Excerpt to read: Begin
From 2017, when Carmel Christkindlmarkt was launched, through last year, city departments spent an estimated $7.56 million to support logistics of the market, which last year attracted nearly half a million visitors. Mayor Sue Finkam said the city’s cumulative total funding is now up to $8.3 million, including expenses made before this year’s event.
Carmel Christkindlmarkt has never been required to share any sales proceeds with the city or defray the city’s costs in any way.
Over the first six years of the Christkindlmarkt, which was not held in 2020 due to the pandemic, the Carmel Street Department bore the largest expense. The department spent $4.65 million on labor and other expenses to build and remove the market, which includes more than 60 wooden vendor huts at the Carter Green plaza in front of the Palladium performing arts hall, according to figures presented last month by the Carmel City Council.
This year, the Street Department has budgeted $1.1 million for the Christkindlmarkt.
Now, Finkam and members of the Carmel City Council want to understand the festival’s finances, how the annual holiday market can become more self-sustaining, and whether the nonprofit that operates the market can reimburse the city for the services it provides.
They will look to reach that goal via a six-member committee unanimously approved Monday by council members that will examine Carmel Christkindlmarkt Inc. and three other nonprofits with ties to the city.
“The council is very supportive of the Christkindlmarkt, and we want it to be successful,” City Councilor Rich Taylor told IBJ. “It’s a great community asset. We just have to vet and determine the future for how much they can reimburse us from their net operating income and remain sustainable and successful.”
Aside from the Street Department, other departments that have incurred Christkindlmarkt-related costs since 2017 are the city’s marketing department ($1.4 million), the Carmel Redevelopment Commission ($835,000), Carmel Utilities ($268,000), Information and Communications Services ($152,000), the Carmel Police Department ($123,000), Building Operations ($90,000), the Carmel Fire Department ($37,000), the Department of Community Services ($3,000) and Carmel Clay Parks & Recreation ($2,800).
The beginnings
In its few years of existence, Carmel Christkindlmarkt has become a tradition, drawing hundreds of thousands of visitors to Carter Green, which includes public ice skating. Last year, more than 475,000 people attended. This year’s market is scheduled to run through Dec. 24.
Christkindlmarkt is German for “Christ child market.” Christkindlmarkts began in Saxony, Germany, during the Middle Ages. They began popping up in the United States in the 1990s but have proliferated in the past decade; tourism publications and websites often rank Carmel’s market as one of the best.
Carmel Christkindlmarkt was the brainchild of former Mayor Jim Brainard. It was established as a city-owned event that is operated by the three-member board of Carmel Christkindlmarkt Inc., a nonprofit that is considered a subsidiary of the city.
The city spent $5 million to establish the market and ice rink, and the Carmel City Council provided direct funding of $420,000 in 2017 and $125,000 in 2018. Expenses since then have been incorporated into the city’s annual budget.
The ice rink, which is operated by the city, is not controlled by Carmel Christkindlmarkt Inc.
The nonprofit reported nearly $1.2 million in net assets for the fiscal year 2023, according to its most recent 990 tax form submitted to the Internal Revenue Service. The organization also reported $1.6 million in revenue and $1.3 million in expenses. Both figures represented increases over the previous year, when the nonprofit reported $877,000 in revenue and $561,000 in expenses.
Excerpt to read: End
Provided data: Begin
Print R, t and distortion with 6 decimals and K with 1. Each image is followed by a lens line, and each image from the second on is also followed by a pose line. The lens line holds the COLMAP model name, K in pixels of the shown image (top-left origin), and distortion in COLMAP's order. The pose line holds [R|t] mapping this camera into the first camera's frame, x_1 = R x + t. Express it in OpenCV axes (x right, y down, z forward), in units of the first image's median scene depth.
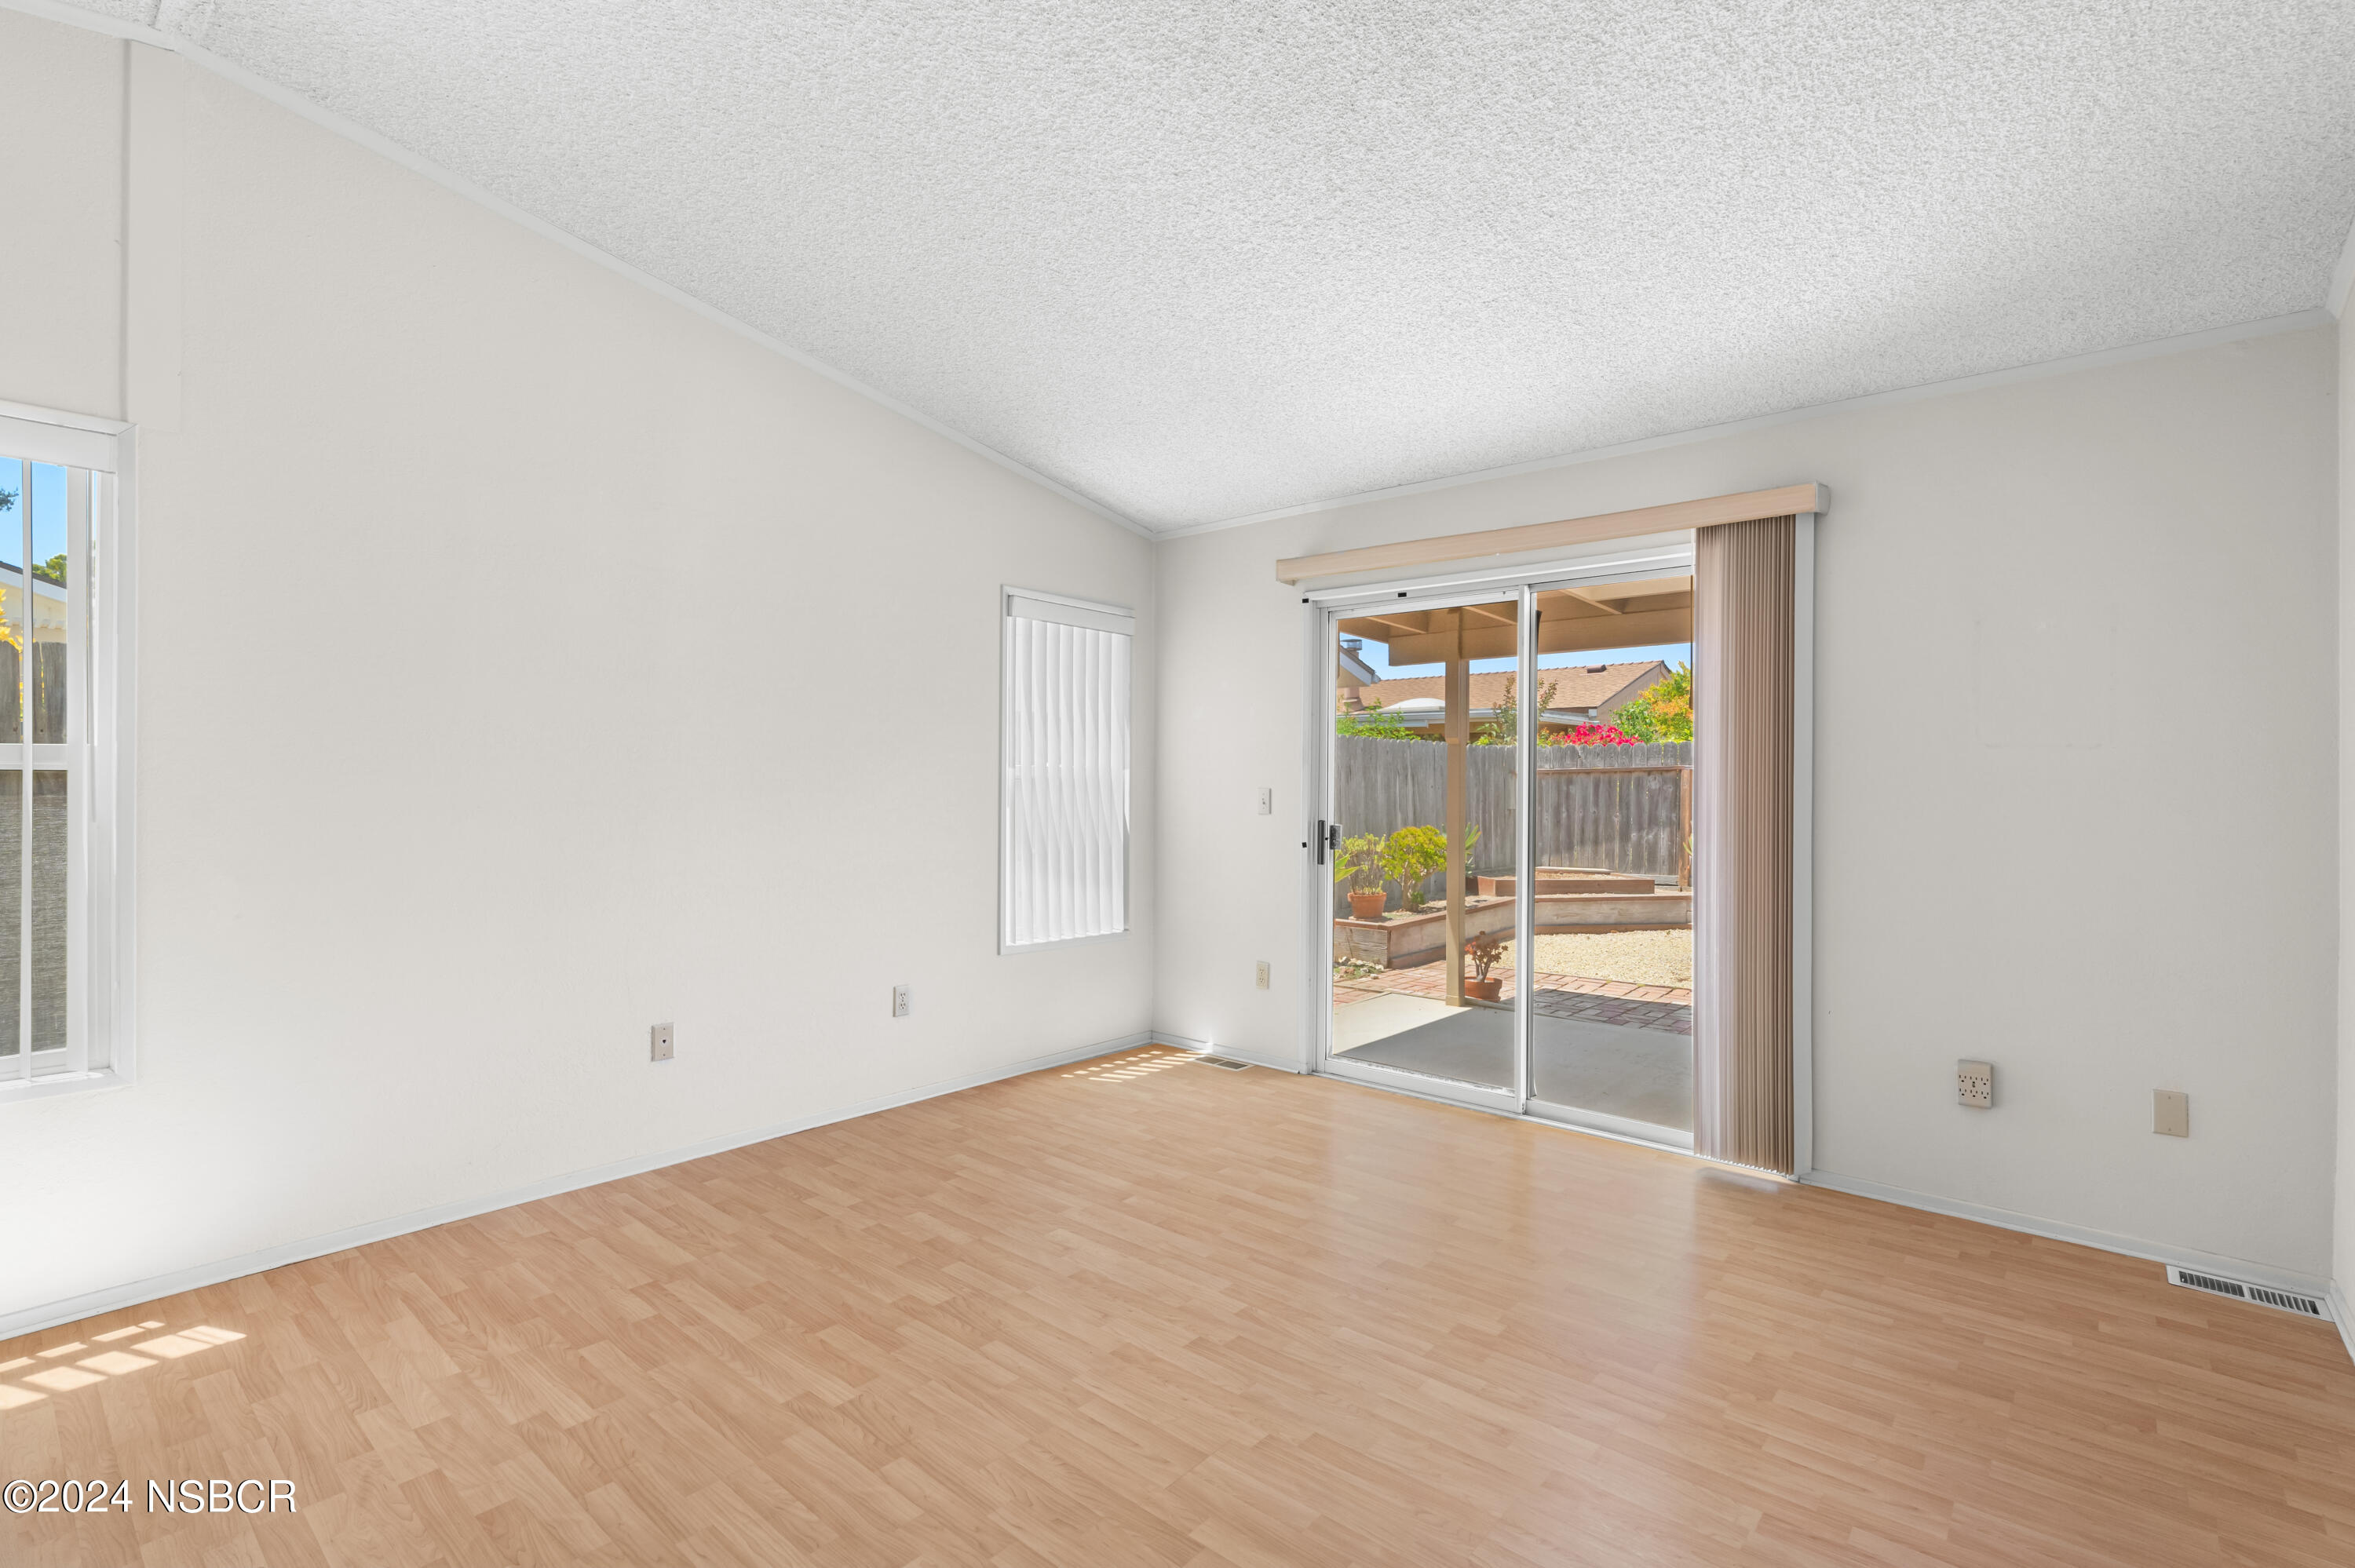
lens RADIAL K [[1084.0, 0, 1153.5], [0, 1084.0, 790.6], [0, 0, 1]] dist [-0.010701, 0.003156]
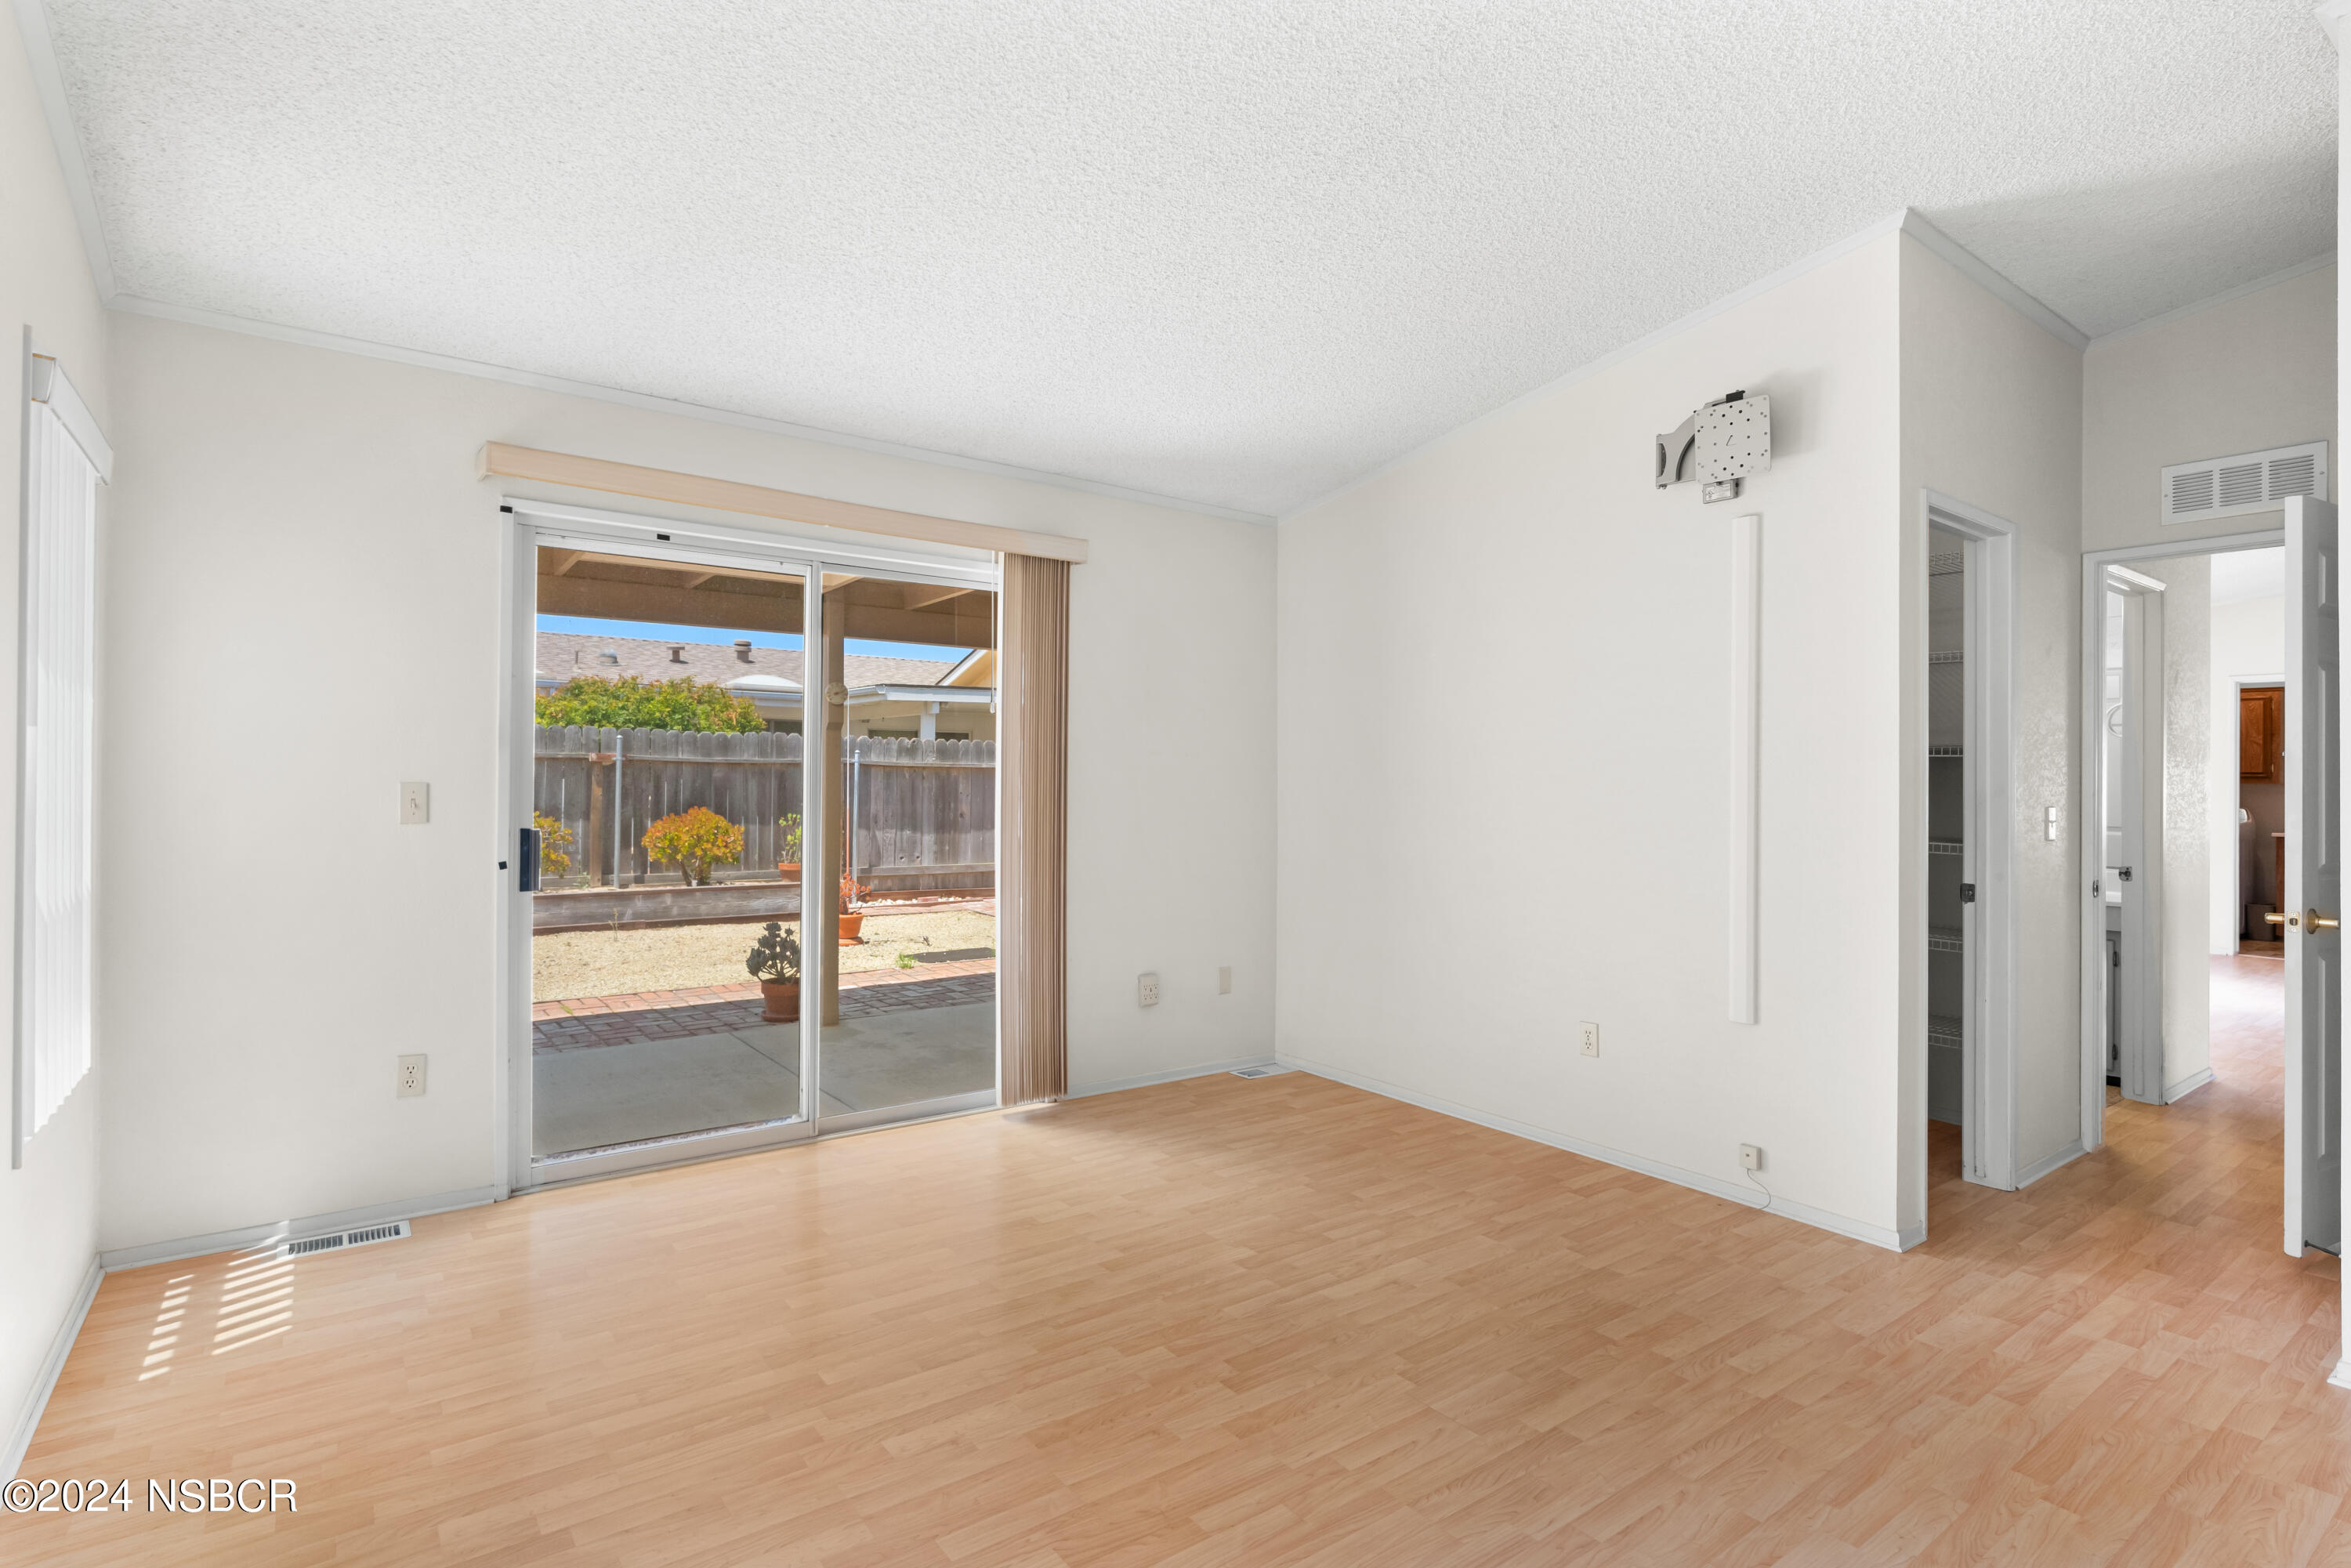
lens RADIAL K [[1162.9, 0, 1172.9], [0, 1162.9, 772.7], [0, 0, 1]] dist [-0.011020, 0.003095]
pose [[0.202504, 0.000758, 0.979281, -0.727640], [-0.002958, 0.999996, -0.000163, -0.014239], [-0.979277, -0.002864, 0.202506, 0.647365]]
Provided data: End
**Assignment:**
Continue the article on the finances of Carmel Christkindlmarkt, starting right after its final sentence.

**Answer to this problem:**
The organization’s annual report released in May said 2023 sales (combined total of sales from private vendors and from the market itself) increased to $8.8 million from $5.4 million in 2022, marking a 63% rise and a new record.
The report said the market had a direct economic impact in 2023 of more than $23 million. To gather data, Carmel Christkindlmarkt Inc. partnered with Hamilton County Tourism Inc. and the Indiana Business Research Center at Indiana University’s Kelley School of Business, which specializes in producing economic impact reports for events.
“I think that we all want to see it continue to be successful and to grow and to serve the community, as well as be a source of economic impact in the Hamilton County area,” Christkindlmarkt CEO Maria Adele Rosenfeld said. “And, so, I think there is a commitment for everyone involved to work towards preserving what has been built and continuing to be sure that it is a wonderful experience for generations to come.”
Tense times
Drama has clouded the Christkindl-markt since October, when Finkam announced changes to the organizational structure of the nonprofit that included removing two board members, Brenda Myers and Sven Schumacher. Board Chair Sue McDermott also resigned. Finkam appointed McDermott and Myers to the board in January, and Schumacher had served on the board since 2019.
The new board consists of Chair Maddie Augustus, a registered lobbyist with Indianapolis-based Faegre Drinker; Vice Chair Abhi Reddy, chief of staff and legislative counsel for the Indiana treasurer of state; and Secretary-Treasurer Zac Jackson, who serves as the city of Carmel’s chief financial officer.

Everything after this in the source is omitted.